Kosmopolitanisme merespons dengan membayangkan warga — secara harfiah penduduk kota — yang berakar di lingkungan perkotaan di mana partisipasi dan kesatuan komunitas masih dimungkinkan, menjangkau lintas aneka batas untuk menghadapi dan membatasi kekuatan pusat. Membayangkan warga kota bersatupadu untuk mengawasi dan menghadapi globalisasi anarkis dan kekuatan yang tidak mempunyai legitimasi warga. Lebih sembilanpuluh tahun yang lalu, John Dewey memulai sebuah pencarian untuk the great community, komunitas yang hebat–sebuah komunitas yang mengikat orang-orang melalui aktivitas bersama dan simbol-simbol yang kuat menjadi sebuah publik yang luas yang diorganisir seputar komunikasi. Demokrasi bukan sekedar soal pemerintah dan negara. Tetapi ia juga merupakan bentuk asosiasi yang mendalam yang merangkul keluarga, sekolah, industri, dan agama. Dia yakin bahwa ketika itu dianut sebagai kehidupan persekutuan yang bebas dan memperkaya, demokrasi akan datang dengan sendirinya, tetapi hanya ketika ada kebebasan untuk memupuk kapital sosial melalui komunikasi yang interaktif sesama warga dan semua elemen dalam ekosistem kota.

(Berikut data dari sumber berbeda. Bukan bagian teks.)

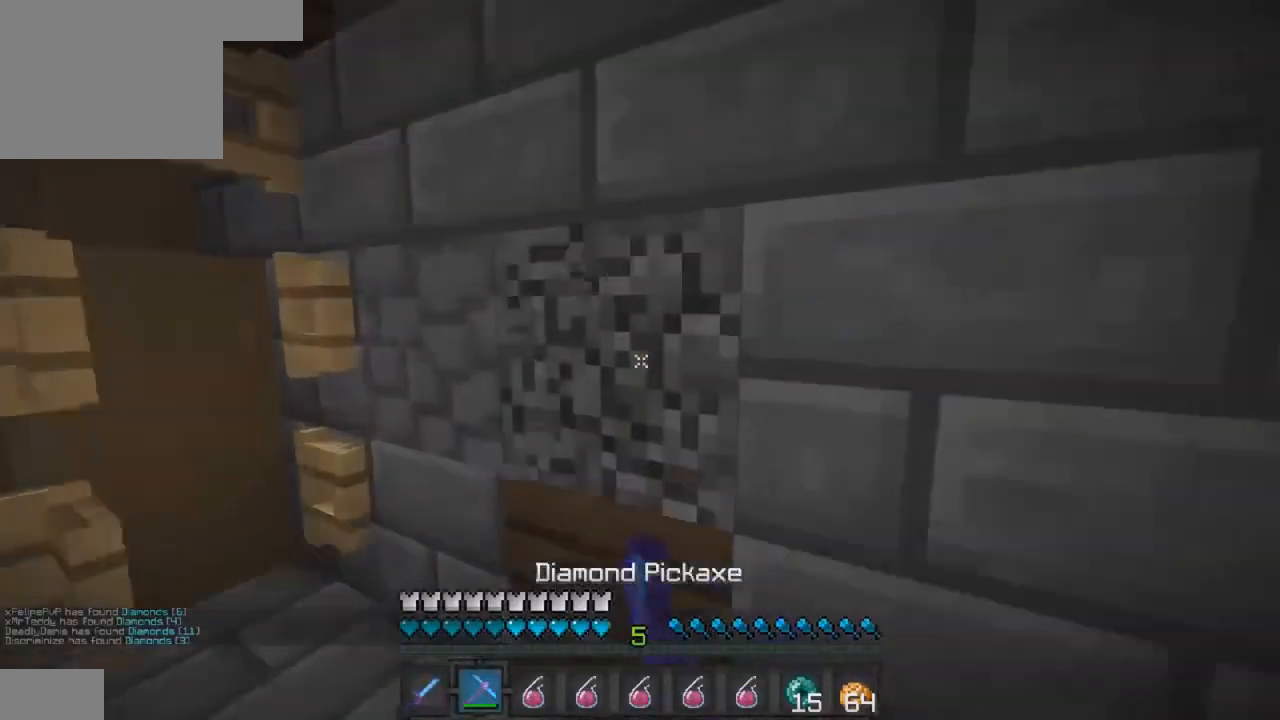
{"keys": ["w"], "events": []}
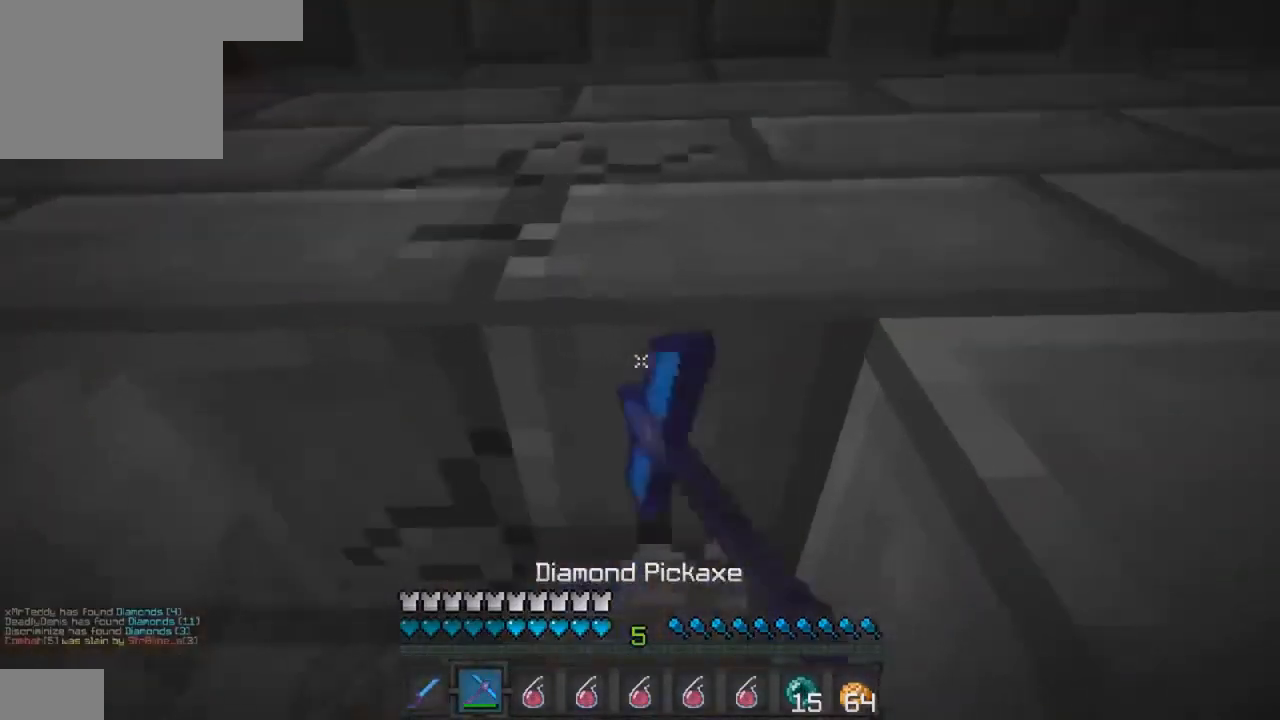
{"keys": ["a", "w"], "events": [[433, "a", "down"]]}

Seperti kata Walikota Calgary, Naheed Nenshi: Jika Anda memperbaiki kota, Anda seperti memperbaiki dunia. Karena itu warga dan para pemimpin kota-kota menggalang kooperasi dan kolaborasi. Jaringan global yang kuat antarkota dibentuk.
Maka lahir UCLG (United Cities and Local Government), ICLEI (International Council for Local Environmental Issues—a.k.a. Local Governments for Sustainability, 1,200-anggota), Metropolis, CityNet, dan City Protocol, dan beragam asosiasi, termasuk di Indonesia dengan LTKL (Lingkar Temu Kabupaten Lestari), APKASI (Asosiasi Pemerintah Kabupaten Seluruh Indonesia). Jaringan seperti itu dan lusinan jaringan lain yang kuat telah berpengaruh secara signifikan, misalnya dalam urusan:
- pengurangan emisi karbon perkotaan,
- kampanye Perserikatan Bangsa-Bangsa melawan proliferasi nuklir,
- berbagi praktik terbaik perkotaan secara global,
- kampanye melawan kekerasan senjata,
- penganggaran partisipatif di lima benua,
- kerjasama seni dan budaya antarkota.
Ketika negara-negara tumbuh namun gagal berfungsi, kota-kota bangkit. Dalam hal demokrasi, mereka menguasai mayoritas. Kota-kota besar dunia adalah kota-kota tempat berlangsungnya arena demokrasi. Dan seperti polis pada jejak sejarah kuno, kota-kota kini condong ke masa depan. Mengembangkan segala inovasi, menyediakan ruang-ruang tempat karya tumbuh dengan subur. Membuka percakapan yang luas untuk pertukaran gagasan. Kreatifitas berkembang dan berkompetisi dengan terbuka dan bebas. Kota menciptakan kultur saling-ketergantungan dan juga kultur kekuatan publik. Dalam planet perbedaan yang majemuk, mereka menganut multikulturalisme. Banyak kota di dunia adalah melting pot aneka kebudayaan dan peradaban. Seperti kata Walikota Calgary, Naheed Nenshi, kita perlu memastikan bahwa kita sedang membangun. . . lingkungan yang beragam, dimana orang-orang dari latar belakang, etnis, dan tingkat pendapatan yang berbeda dapat tinggal di lingkungan yang sama. . . . Inklusi sosial . . . bisa sangat membantu dalam mengurangi ketimpangan.
Kota, lebih-lebih saat zaman dimana inovasi adalah tonggak kehidupan, memancarkan kreativitas dan harapan. Kini saatnya para pemimpin kota-kota bersama warga negara mengambil alih kepemimpinan dunia.